Musiques au Proche-Orient après le tournant numérique | Revue « Regards » n°34
Ce numéro de la revue Regards (Université Saint-Joseph de Beyrouth) propose d’étudier les dynamiques de production musicale et les formes de diffusion dans le Proche-Orient contemporain, notamment par les pratiques de do it yourself qui se sont développées à la faveur de l’avènement des home studios et les plateformes d’écoute à moindre coût. L’enjeu d’une telle étude est ainsi de confronter les différentes esthétiques des musiques actuelles, mêlant les divers héritages intellectuels et culturels, mobilisant les affects de la nostalgie et ceux liés aux réalités historiques partagées par les habitants de la région. On posera la question de comprendre l’articulation des dynamiques musicales avec les frontières sociales, politiques, étatiques et les différents contextes de conflits.
Numéro co-dirigé par Nicolas Puig (IRD, Université Paris Cité), Amr Abdelrahim (Sciences Po, paris) et Thomas Michel (URMIS/Université Paris Cité)
Argumentaire
Au tournant des années 2000, la production et la création musicale ont été transformées par les évolutions technologiques dans les différentes régions du monde dont le Proche-Orient marquant l’avènement d’un “régime numérique” (Olivier, 2017) de la musique. Une nouvelle organisation de la production artistique proche-orientale de l’Égypte à l’Irak en passant par les Territoires Palestiniens, la Syrie, la Jordanie et le Liban se met en place. Elle procède des innovations liées aux nouvelles formes d’expression, de communication et de production de la musique contemporaine conduisant à une pluralité des savoirs et pratiques musicales qui se manifestent au sein des dynamiques nationales et régionales (De Blasio 2020, 2021, Johannsen 2017, Rasmussen 1996).
Ce numéro de la revue Regards (Université Saint-Joseph de Beyrouth) propose d’étudier les dynamiques de production musicale et les formes de diffusion dans le Proche-Orient contemporain, notamment par les pratiques de do it yourself qui se sont développées à la faveur de l’avènement des home studios (Péneau 2023) et les plateformes d’écoute à moindre coût. L’enjeu d’une telle étude est ainsi de confronter les différentes esthétiques des musiques actuelles, mêlant les divers héritages intellectuels et culturels, mobilisant les affects de la nostalgie (Dauncey & Tinker 2014) et ceux liés aux réalités historiques partagées par les habitants de la région (Fahmy 2013). On posera la question de comprendre l’articulation des dynamiques musicales avec les frontières sociales, politiques, étatiques et les différents contextes de conflits.

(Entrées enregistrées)
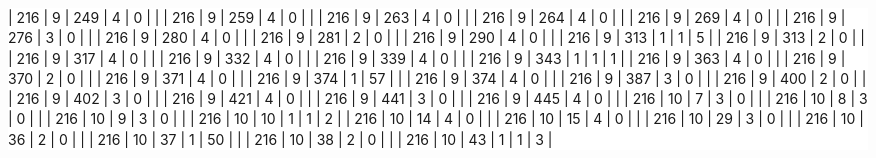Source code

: | 216        | 9                | 249     | 4                      | 0     |       |
| 216        | 9                | 259     | 4                      | 0     |       |
| 216        | 9                | 263     | 4                      | 0     |       |
| 216        | 9                | 264     | 4                      | 0     |       |
| 216        | 9                | 269     | 4                      | 0     |       |
| 216        | 9                | 276     | 3                      | 0     |       |
| 216        | 9                | 280     | 4                      | 0     |       |
| 216        | 9                | 281     | 2                      | 0     |       |
| 216        | 9                | 290     | 4                      | 0     |       |
| 216        | 9                | 313     | 1                      | 1     | 5     |
| 216        | 9                | 313     | 2                      | 0     |       |
| 216        | 9                | 317     | 4                      | 0     |       |
| 216        | 9                | 332     | 4                      | 0     |       |
| 216        | 9                | 339     | 4                      | 0     |       |
| 216        | 9                | 343     | 1                      | 1     | 1     |
| 216        | 9                | 363     | 4                      | 0     |       |
| 216        | 9                | 370     | 2                      | 0     |       |
| 216        | 9                | 371     | 4                      | 0     |       |
| 216        | 9                | 374     | 1                      | 57    |       |
| 216        | 9                | 374     | 4                      | 0     |       |
| 216        | 9                | 387     | 3                      | 0     |       |
| 216        | 9                | 400     | 2                      | 0     |       |
| 216        | 9                | 402     | 3                      | 0     |       |
| 216        | 9                | 421     | 4                      | 0     |       |
| 216        | 9                | 441     | 3                      | 0     |       |
| 216        | 9                | 445     | 4                      | 0     |       |
| 216        | 10               | 7       | 3                      | 0     |       |
| 216        | 10               | 8       | 3                      | 0     |       |
| 216        | 10               | 9       | 3                      | 0     |       |
| 216        | 10               | 10      | 1                      | 1     | 2     |
| 216        | 10               | 14      | 4                      | 0     |       |
| 216        | 10               | 15      | 4                      | 0     |       |
| 216        | 10               | 29      | 3                      | 0     |       |
| 216        | 10               | 36      | 2                      | 0     |       |
| 216        | 10               | 37      | 1                      | 50    |       |
| 216        | 10               | 38      | 2                      | 0     |       |
| 216        | 10               | 43      | 1                      | 1     | 3     |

** QUESTIONS SUR LE TEXTE **
1. Recopiez le passage du texte sur les musiques au Proche-Orient allant de « Argumentaire » jusqu'à « 2017, Rasmussen 1996). » inclus.
2. D'après le texte sur les musiques au Proche-Orient, de quelle université relève la revue Regards ?

** RÉPONSES AUX CONSIGNES **
1.
Argumentaire
Au tournant des années 2000, la production et la création musicale ont été transformées par les évolutions technologiques dans les différentes régions du monde dont le Proche-Orient marquant l’avènement d’un “régime numérique” (Olivier, 2017) de la musique. Une nouvelle organisation de la production artistique proche-orientale de l’Égypte à l’Irak en passant par les Territoires Palestiniens, la Syrie, la Jordanie et le Liban se met en place. Elle procède des innovations liées aux nouvelles formes d’expression, de communication et de production de la musique contemporaine conduisant à une pluralité des savoirs et pratiques musicales qui se manifestent au sein des dynamiques nationales et régionales (De Blasio 2020, 2021, Johannsen 2017, Rasmussen 1996).

2. Elle relève de l'Université Saint-Joseph de Beyrouth.